Results of an extensive survey sent to staff at the Archdiocesan Catholic Center in St. Paul, parish and school staff and other stakeholders indicated ACC employees feel they belong and their work matters. The results also showed that many employees don’t understand the archdiocese’s direction and their role in it. The analysis also revealed there’s work to be done to better serve stakeholders, improve operational rigor and develop talent within the ACC staff.
In an interview with The Catholic Spirit before the June 23 announcement, Lentsch said he aligns well with the archdiocese’s mission. “I want to help make parishes and schools vibrant for my grandchildren,” he said.
Lentsch worked for Delta for 13 years, and before that, he worked 19 years as an airplane structural engineer and in other positions with Northwest Airlines, based in the Twin Cities. The two airlines merged in 2008 and Lentsch stayed with the company.

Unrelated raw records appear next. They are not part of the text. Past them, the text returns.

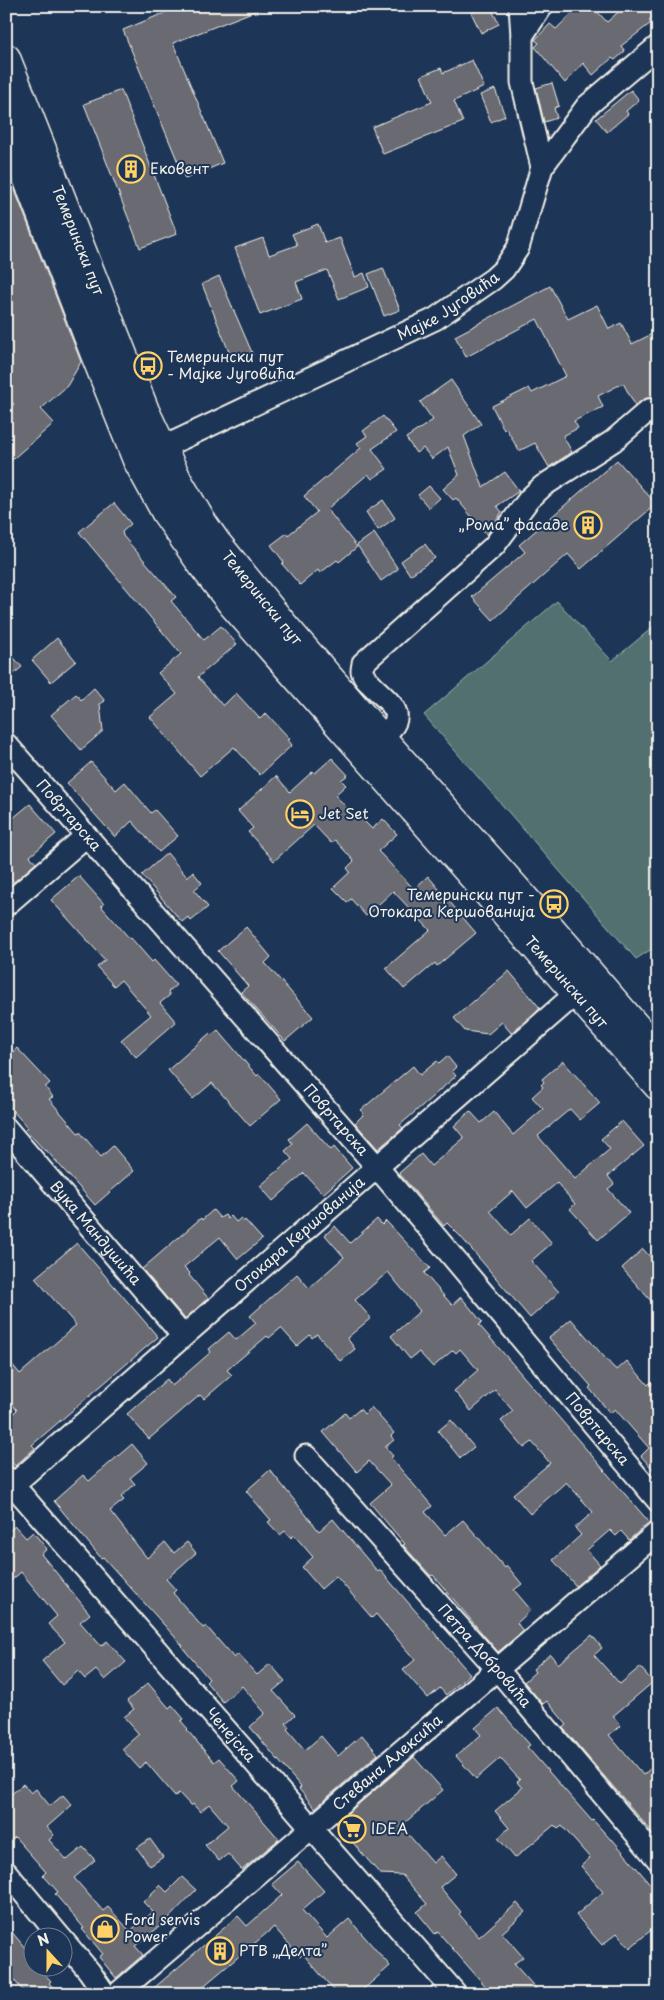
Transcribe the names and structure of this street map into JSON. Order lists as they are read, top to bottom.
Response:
{
  "streets": {
    "main road": ["Темерински пут"],
    "street": [
      "Мајке Југовића",
      "Повртарска",
      "Вука Мандушића",
      "Отокара Кершованија",
      "Петра Добровића",
      "Ченејска",
      "Стевана Алексића"
    ]
  },
  "crossings": [
    ["Темерински пут", "Мајке Југовића"],
    ["Темерински пут", "Отокара Кершованија"],
    ["Повртарска", "Отокара Кершованија"],
    ["Вука Мандушића", "Отокара Кершованија"],
    ["Отокара Кершованија", "Ченејска"],
    ["Петра Добровића", "Стевана Алексића"],
    ["Ченејска", "Стевана Алексића"]
  ],
  "places": {
    "building": ["Ековент", "„Рома” фасаде", "РТВ „Делта”"],
    "bus stop": ["Темерински пут - Мајке Југовића", "Темерински пут - Отокара Кершованија"],
    "hotel": ["Jet Set"],
    "supermarket": ["IDEA"],
    "shop": ["Ford servis Power"]
  },
  "north": "top"
}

Lentsch will retire June 30 as executive vice president and chief customer experience officer at Delta. But Lentsch plans to sew up a few projects key to Delta’s recovery from the COVID-19 pandemic that hit the airline industry hard, then spend time with his family before starting at the archdiocese.
For 13 years, Lentsch commuted nearly every week to Atlanta, where Delta is based, and back to St. Paul for the weekends. He was responsible for nearly 70% of Delta’s 75,000 employees, including airport personnel, flight attendants and reservation specialists. Lentsch helped Delta’s 130 airline centers around the world operate efficiently and put customers first. But the commute and more recent heavy workload brought by the pandemic were wearing on him and his family, and he wanted to spend more time close to home, Lentsch said. As he contemplated retirement, a search firm told him about the position in the archdiocese.
Lentsch will oversee offices at the ACC in the Dayton’s Bluff neighborhood of St. Paul, where ministries such as Catholic Education and Marriage, Family and Life are housed, as well as financial and human resources divisions.
A member of the board of trustees for The St. Paul Seminary and St. John Vianney College Seminary in St. Paul, Lentsch said joining the archdiocese as COO is a “blessing and an opportunity.”
“It is an opportunity to pay it forward a little bit,” he said. “To take the business and leadership lessons I have learned in 32 years and do what I can to help the archdiocese.”